Task details:
Write out every line of text in the listing below word for word, leaving the pictures out of your answer.

::: Supplied entries :::

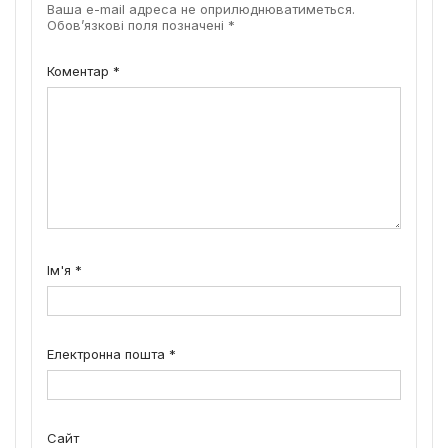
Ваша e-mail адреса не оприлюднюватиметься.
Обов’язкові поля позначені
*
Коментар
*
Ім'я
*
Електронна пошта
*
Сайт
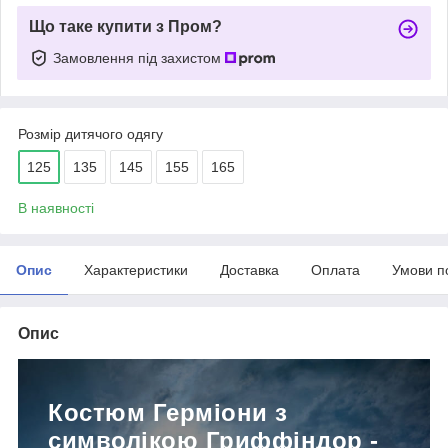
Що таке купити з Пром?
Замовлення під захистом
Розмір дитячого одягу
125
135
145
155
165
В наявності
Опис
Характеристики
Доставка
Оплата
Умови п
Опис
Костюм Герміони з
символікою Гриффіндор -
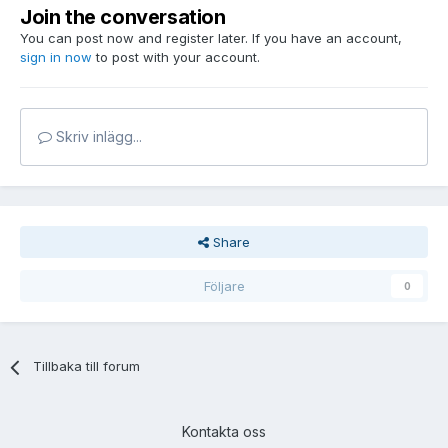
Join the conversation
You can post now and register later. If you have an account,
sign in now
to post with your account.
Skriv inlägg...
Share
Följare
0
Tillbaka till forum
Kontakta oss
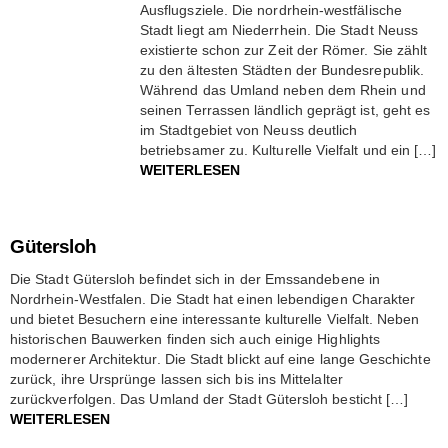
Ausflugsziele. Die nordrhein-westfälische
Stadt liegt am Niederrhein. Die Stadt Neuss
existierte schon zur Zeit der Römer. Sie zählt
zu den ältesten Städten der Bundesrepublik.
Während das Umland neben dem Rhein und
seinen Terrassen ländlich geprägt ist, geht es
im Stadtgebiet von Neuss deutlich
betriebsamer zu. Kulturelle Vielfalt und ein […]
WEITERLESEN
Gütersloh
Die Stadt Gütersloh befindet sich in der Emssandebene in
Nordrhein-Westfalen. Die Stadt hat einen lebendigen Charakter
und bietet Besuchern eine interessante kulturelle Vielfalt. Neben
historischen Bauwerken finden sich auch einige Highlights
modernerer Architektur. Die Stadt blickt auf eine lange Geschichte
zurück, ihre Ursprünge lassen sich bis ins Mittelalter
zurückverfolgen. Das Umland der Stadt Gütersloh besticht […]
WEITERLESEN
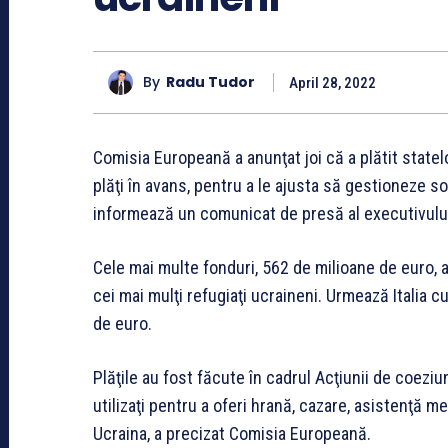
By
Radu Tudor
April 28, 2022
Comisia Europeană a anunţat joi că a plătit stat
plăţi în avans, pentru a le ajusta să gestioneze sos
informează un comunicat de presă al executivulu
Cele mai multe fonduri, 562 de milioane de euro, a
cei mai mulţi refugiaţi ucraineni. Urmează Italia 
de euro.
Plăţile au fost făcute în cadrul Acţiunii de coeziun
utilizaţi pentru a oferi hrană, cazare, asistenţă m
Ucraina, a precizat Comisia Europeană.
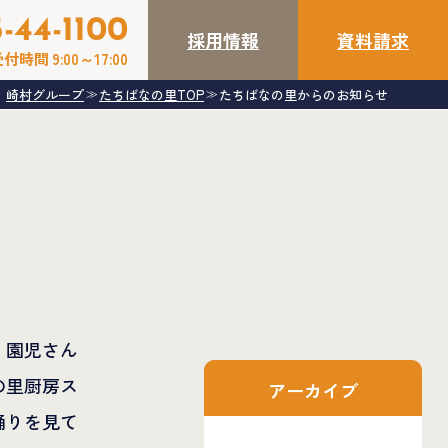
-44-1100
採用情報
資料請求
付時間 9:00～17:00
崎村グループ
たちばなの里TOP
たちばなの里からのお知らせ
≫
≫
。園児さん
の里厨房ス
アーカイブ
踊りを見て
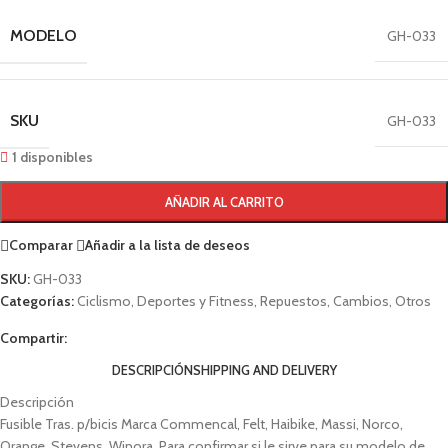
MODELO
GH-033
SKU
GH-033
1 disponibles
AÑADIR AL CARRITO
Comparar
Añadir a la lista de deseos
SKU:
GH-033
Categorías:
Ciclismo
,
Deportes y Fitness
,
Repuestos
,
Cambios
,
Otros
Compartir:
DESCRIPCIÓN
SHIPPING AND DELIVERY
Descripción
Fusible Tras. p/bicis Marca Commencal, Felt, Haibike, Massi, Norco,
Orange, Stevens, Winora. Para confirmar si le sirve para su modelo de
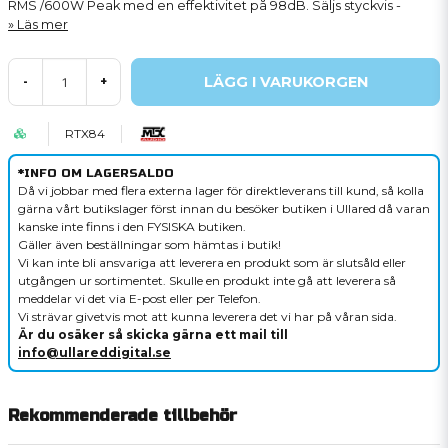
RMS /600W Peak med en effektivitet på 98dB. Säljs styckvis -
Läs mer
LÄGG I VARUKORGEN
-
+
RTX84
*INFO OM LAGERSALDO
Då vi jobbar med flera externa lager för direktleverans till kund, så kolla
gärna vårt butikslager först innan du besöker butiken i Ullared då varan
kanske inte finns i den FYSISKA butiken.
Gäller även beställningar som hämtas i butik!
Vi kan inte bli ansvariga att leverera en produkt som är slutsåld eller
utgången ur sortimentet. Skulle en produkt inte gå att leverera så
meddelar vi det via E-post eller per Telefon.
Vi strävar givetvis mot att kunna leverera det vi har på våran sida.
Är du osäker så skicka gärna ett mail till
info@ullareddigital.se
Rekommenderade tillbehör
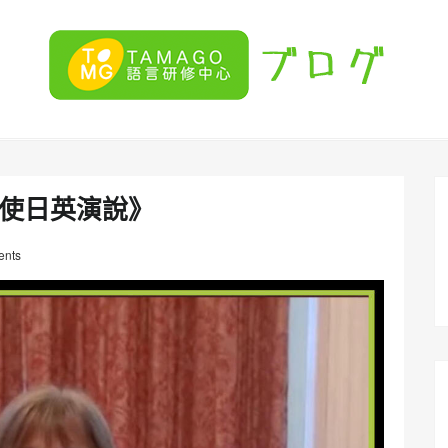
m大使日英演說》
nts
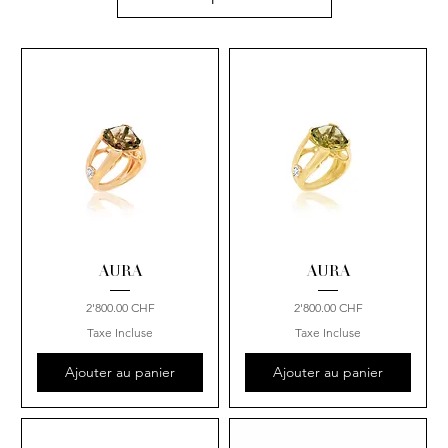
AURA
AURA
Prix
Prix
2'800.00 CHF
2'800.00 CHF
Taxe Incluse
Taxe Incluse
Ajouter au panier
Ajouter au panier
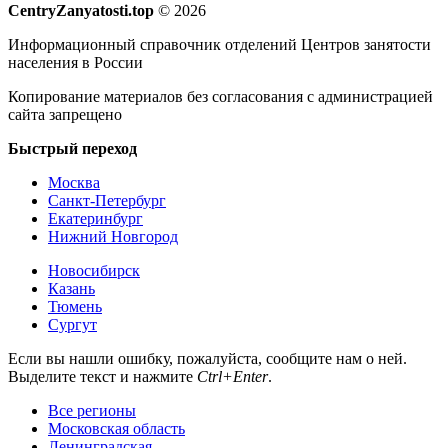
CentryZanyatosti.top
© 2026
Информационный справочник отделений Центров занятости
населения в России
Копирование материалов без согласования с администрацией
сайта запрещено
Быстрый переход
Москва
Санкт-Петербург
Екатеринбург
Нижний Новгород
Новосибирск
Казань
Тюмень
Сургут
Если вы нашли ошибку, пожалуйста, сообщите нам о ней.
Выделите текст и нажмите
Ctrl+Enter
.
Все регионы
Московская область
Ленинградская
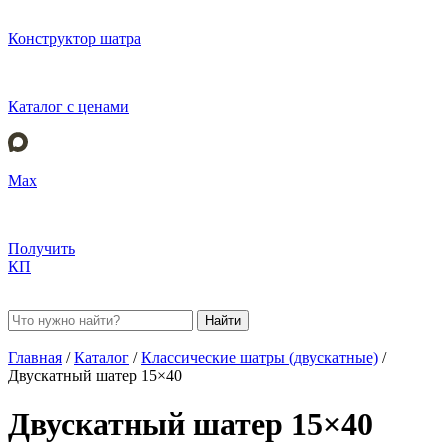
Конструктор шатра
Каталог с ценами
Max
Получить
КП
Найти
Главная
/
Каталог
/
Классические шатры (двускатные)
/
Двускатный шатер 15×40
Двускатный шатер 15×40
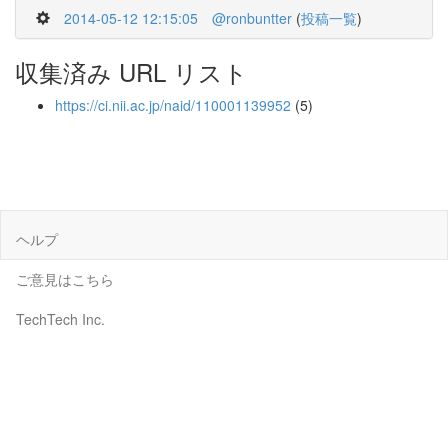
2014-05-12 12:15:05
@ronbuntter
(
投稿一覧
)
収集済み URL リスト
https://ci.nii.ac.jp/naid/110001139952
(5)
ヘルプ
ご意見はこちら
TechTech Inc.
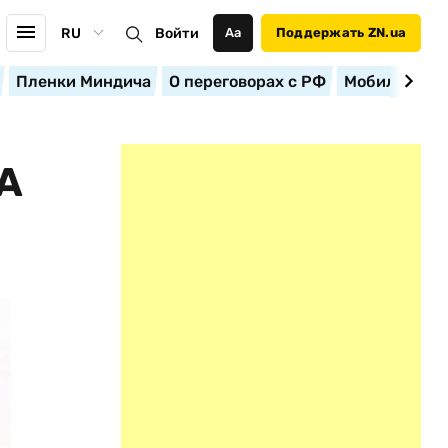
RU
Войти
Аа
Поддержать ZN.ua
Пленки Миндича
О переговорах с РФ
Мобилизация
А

:::

Solution:
Ваша e-mail адреса не оприлюднюватиметься.
Обов’язкові поля позначені
*
Коментар
*
Ім'я
*
Електронна пошта
*
Сайт
Що таке купити з Пром?
Замовлення під захистом
Розмір дитячого одягу
125
135
145
155
165
В наявності
Опис
Характеристики
Доставка
Оплата
Умови п
Опис
Костюм Герміони з
символікою Гриффіндор -
Join the conversation
You can post now and register later. If you have an account,
sign in now
to post with your account.
Skriv inlägg...
Share
Följare
0
Tillbaka till forum
Kontakta oss
Ausflugsziele. Die nordrhein-westfälische
Stadt liegt am Niederrhein. Die Stadt Neuss
existierte schon zur Zeit der Römer. Sie zählt
zu den ältesten Städten der Bundesrepublik.
Während das Umland neben dem Rhein und
seinen Terrassen ländlich geprägt ist, geht es
im Stadtgebiet von Neuss deutlich
betriebsamer zu. Kulturelle Vielfalt und ein […]
WEITERLESEN
Gütersloh
Die Stadt Gütersloh befindet sich in der Emssandebene in
Nordrhein-Westfalen. Die Stadt hat einen lebendigen Charakter
und bietet Besuchern eine interessante kulturelle Vielfalt. Neben
historischen Bauwerken finden sich auch einige Highlights
modernerer Architektur. Die Stadt blickt auf eine lange Geschichte
zurück, ihre Ursprünge lassen sich bis ins Mittelalter
zurückverfolgen. Das Umland der Stadt Gütersloh besticht […]
WEITERLESEN
By
Radu Tudor
April 28, 2022
Comisia Europeană a anunţat joi că a plătit stat
plăţi în avans, pentru a le ajusta să gestioneze sos
informează un comunicat de presă al executivulu
Cele mai multe fonduri, 562 de milioane de euro, a
cei mai mulţi refugiaţi ucraineni. Urmează Italia 
de euro.
Plăţile au fost făcute în cadrul Acţiunii de coeziun
utilizaţi pentru a oferi hrană, cazare, asistenţă m
Ucraina, a precizat Comisia Europeană.
-44-1100
採用情報
資料請求
付時間 9:00～17:00
崎村グループ
たちばなの里TOP
たちばなの里からのお知らせ
≫
≫
。園児さん
の里厨房ス
アーカイブ
踊りを見て
MODELO
GH-033
SKU
GH-033
1 disponibles
AÑADIR AL CARRITO
Comparar
Añadir a la lista de deseos
SKU:
GH-033
Categorías:
Ciclismo
,
Deportes y Fitness
,
Repuestos
,
Cambios
,
Otros
Compartir:
DESCRIPCIÓN
SHIPPING AND DELIVERY
Descripción
Fusible Tras. p/bicis Marca Commencal, Felt, Haibike, Massi, Norco,
Orange, Stevens, Winora. Para confirmar si le sirve para su modelo de
RMS /600W Peak med en effektivitet på 98dB. Säljs styckvis -
Läs mer
LÄGG I VARUKORGEN
-
+
RTX84
*INFO OM LAGERSALDO
Då vi jobbar med flera externa lager för direktleverans till kund, så kolla
gärna vårt butikslager först innan du besöker butiken i Ullared då varan
kanske inte finns i den FYSISKA butiken.
Gäller även beställningar som hämtas i butik!
Vi kan inte bli ansvariga att leverera en produkt som är slutsåld eller
utgången ur sortimentet. Skulle en produkt inte gå att leverera så
meddelar vi det via E-post eller per Telefon.
Vi strävar givetvis mot att kunna leverera det vi har på våran sida.
Är du osäker så skicka gärna ett mail till
info@ullareddigital.se
Rekommenderade tillbehör
m大使日英演說》
nts
AURA
AURA
Prix
Prix
2'800.00 CHF
2'800.00 CHF
Taxe Incluse
Taxe Incluse
Ajouter au panier
Ajouter au panier
CentryZanyatosti.top
© 2026
Информационный справочник отделений Центров занятости
населения в России
Копирование материалов без согласования с администрацией
сайта запрещено
Быстрый переход
Москва
Санкт-Петербург
Екатеринбург
Нижний Новгород
Новосибирск
Казань
Тюмень
Сургут
Если вы нашли ошибку, пожалуйста, сообщите нам о ней.
Выделите текст и нажмите
Ctrl+Enter
.
Все регионы
Московская область
Ленинградская
Конструктор шатра
Каталог с ценами
Max
Получить
КП
Найти
Главная
/
Каталог
/
Классические шатры (двускатные)
/
Двускатный шатер 15×40
Двускатный шатер 15×40
2014-05-12 12:15:05
@ronbuntter
(
投稿一覧
)
収集済み URL リスト
https://ci.nii.ac.jp/naid/110001139952
(5)
ヘルプ
ご意見はこちら
TechTech Inc.
RU
Войти
Аа
Поддержать ZN.ua
Пленки Миндича
О переговорах с РФ
Мобилизация
А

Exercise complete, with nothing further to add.